Background technology
Permagnetic synchronous motor and the low speed torque motor of high power density generally adopt the mode of water-cooled to carry out cooling at present, in existing technology, a lot of producers mainly adopt equidistant spiral channel, because the spiral channel cooling water can only be flowed with a direction of rotation in water channel, can't in water channel, form turbulent flow, therefore cooling effect is not very desirable, and there is failure risk in motor.
Summary of the invention
The present invention is for avoiding the existing weak point of above-mentioned prior art, and a kind of equidistant ring formula motor cooling water channel is provided, and to heat exchange coefficient and the heat transfer rate that improves cooling system, reduces electric machine temperature rise, improves the motor reliability.

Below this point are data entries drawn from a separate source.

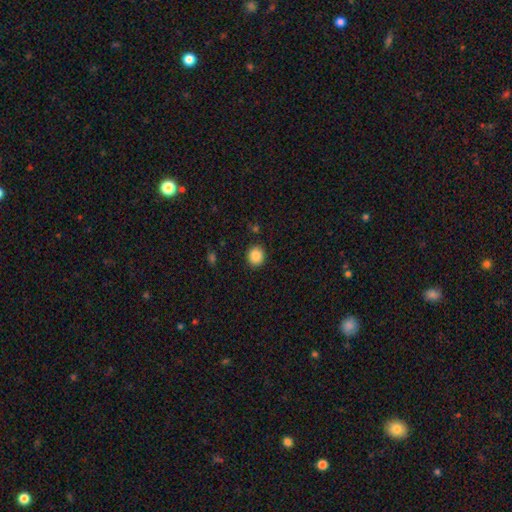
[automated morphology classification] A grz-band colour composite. It shows a smooth galaxy with no disk features (87%) that is round (82%). Merging: none (90%).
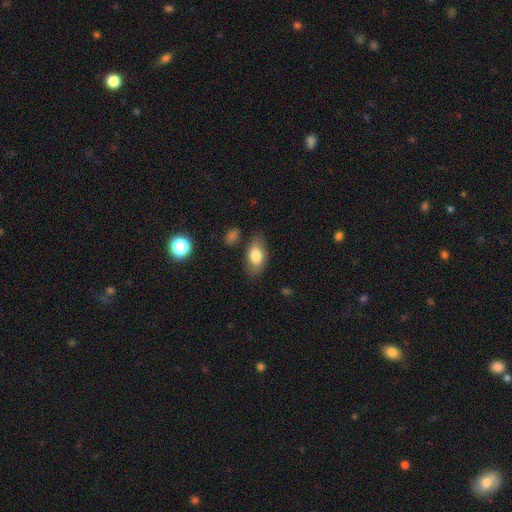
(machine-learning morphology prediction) Overall: smooth (78%). How rounded: in between (90%). Merging: none (79%).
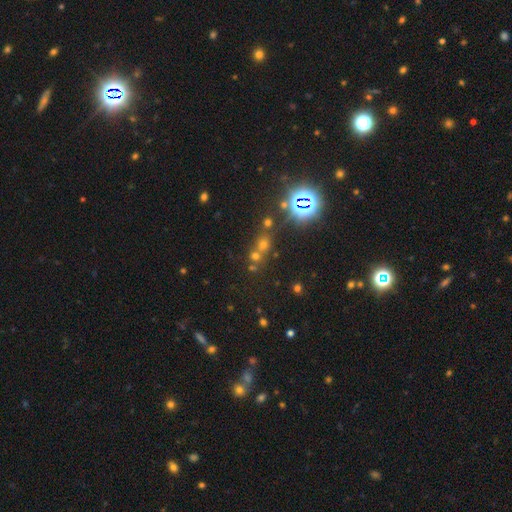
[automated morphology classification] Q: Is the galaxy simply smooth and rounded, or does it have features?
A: star or artifact — 67%.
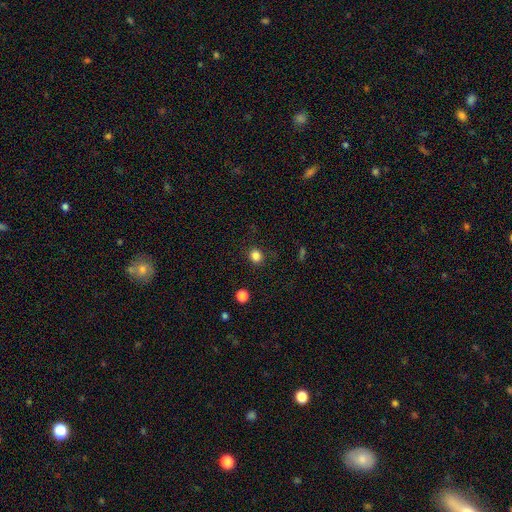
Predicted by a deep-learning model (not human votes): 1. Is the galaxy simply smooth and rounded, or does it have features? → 83% smooth, 13% star or artifact, 4% featured or disk.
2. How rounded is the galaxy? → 84% round, 15% in between, 1% cigar-shaped.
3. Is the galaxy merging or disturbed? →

The present invention is that the technical solution problem adopts following technical scheme:
The design feature of equidistant ring formula motor cooling water channel of the present invention is: described cooling water channel is to be a continuous water stream channel by equidistant and spaced apart Ge road annular chamber connection vertically, and the cooling water inlet of described water stream channel and coolant outlet divide on the water intake end ring and water outlet end ring that is in the two ends position; Described each road annular chamber is one can open and flatly be the split ring of rectangle; Adjacent annular chamber joins end to end, described join end to end the outlet that refers to adjacent upper one annular chamber with lower together with the entrance of annular chamber be connected so that the current that are formed in adjacent annular chamber are contrary around the circumferencial direction on motor case surface.

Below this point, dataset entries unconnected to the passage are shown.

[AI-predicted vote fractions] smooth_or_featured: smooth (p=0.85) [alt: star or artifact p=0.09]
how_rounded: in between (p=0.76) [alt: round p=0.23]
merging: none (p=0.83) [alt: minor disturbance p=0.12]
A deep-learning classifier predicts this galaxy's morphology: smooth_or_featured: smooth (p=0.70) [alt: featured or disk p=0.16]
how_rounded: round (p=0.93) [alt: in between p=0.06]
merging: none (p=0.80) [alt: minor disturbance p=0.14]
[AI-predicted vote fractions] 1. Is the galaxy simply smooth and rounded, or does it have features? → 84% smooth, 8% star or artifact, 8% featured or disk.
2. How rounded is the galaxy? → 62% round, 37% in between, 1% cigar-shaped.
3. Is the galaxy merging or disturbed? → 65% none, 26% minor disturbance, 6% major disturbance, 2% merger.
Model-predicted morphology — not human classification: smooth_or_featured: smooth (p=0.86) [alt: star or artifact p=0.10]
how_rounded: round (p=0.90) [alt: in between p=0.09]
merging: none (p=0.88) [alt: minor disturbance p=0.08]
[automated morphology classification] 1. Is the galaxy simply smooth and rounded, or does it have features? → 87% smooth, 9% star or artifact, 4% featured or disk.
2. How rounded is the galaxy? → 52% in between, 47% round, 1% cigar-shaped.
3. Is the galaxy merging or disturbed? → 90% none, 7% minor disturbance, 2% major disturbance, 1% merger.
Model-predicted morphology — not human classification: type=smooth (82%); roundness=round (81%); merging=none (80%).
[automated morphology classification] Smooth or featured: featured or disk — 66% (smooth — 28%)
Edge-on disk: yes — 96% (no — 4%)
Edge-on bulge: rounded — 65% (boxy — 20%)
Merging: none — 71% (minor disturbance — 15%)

The design feature of equidistant ring formula motor cooling water channel of the present invention also is:
Center of circle angle between the axis of described cooling water inlet and the axis of coolant outlet is α, and α is zero, or α is non-vanishing.
Described cooling water channel is built in the inner surface of motor case, and cooling water channel and motor case are by the casting one-shot forming.

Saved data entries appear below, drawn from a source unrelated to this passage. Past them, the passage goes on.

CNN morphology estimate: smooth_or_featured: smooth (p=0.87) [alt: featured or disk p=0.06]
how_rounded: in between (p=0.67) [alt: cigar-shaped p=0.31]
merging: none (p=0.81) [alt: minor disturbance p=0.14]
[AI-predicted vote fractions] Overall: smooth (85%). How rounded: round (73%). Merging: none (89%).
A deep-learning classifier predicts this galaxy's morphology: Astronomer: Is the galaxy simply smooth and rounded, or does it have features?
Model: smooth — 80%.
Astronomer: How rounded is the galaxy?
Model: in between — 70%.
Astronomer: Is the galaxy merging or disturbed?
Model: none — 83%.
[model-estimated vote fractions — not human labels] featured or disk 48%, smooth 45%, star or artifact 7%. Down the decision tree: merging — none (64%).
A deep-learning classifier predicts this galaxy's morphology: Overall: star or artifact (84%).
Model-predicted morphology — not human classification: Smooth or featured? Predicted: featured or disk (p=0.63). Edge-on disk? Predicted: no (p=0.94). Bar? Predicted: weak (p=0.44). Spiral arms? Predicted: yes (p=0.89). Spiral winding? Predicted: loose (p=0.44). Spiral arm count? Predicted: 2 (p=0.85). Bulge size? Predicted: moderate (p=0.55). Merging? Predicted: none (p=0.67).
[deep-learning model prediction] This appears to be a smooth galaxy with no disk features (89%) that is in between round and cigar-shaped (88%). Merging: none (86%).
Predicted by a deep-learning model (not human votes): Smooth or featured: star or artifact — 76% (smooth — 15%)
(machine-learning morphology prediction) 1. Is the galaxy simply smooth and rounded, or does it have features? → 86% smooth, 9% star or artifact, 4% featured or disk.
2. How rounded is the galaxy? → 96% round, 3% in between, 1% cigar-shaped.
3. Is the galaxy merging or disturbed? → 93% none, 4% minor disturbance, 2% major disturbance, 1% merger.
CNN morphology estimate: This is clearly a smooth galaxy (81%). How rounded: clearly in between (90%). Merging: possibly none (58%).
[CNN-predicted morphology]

The cross section of described each road annular chamber is rectangle.
Described adjacent annular chamber is to be arranged in parallel vertically, intercepts mutually by dividing plate radially, and forms and connect and conducting by axial dividing plate and axial transitions bridge.
Compared with the prior art, beneficial effect of the present invention is embodied in:
1, the current that structure setting of the present invention makes to be formed in adjacent annular chamber are contrary around the circumferencial direction on motor case surface, formed " clockwise-counterclockwise-clockwise-counterclockwise ... " flow direction, heat exchange coefficient and the heat transfer rate of whole cooling system have been improved thus, effectively reduce the temperature rise of motor, improved the functional reliability of motor.
2, the present invention is shaped cooling water channel and motor case one-step casting, forms integral structure, makes the later stage without cooling system is sealed, and has so also improved the processability of product.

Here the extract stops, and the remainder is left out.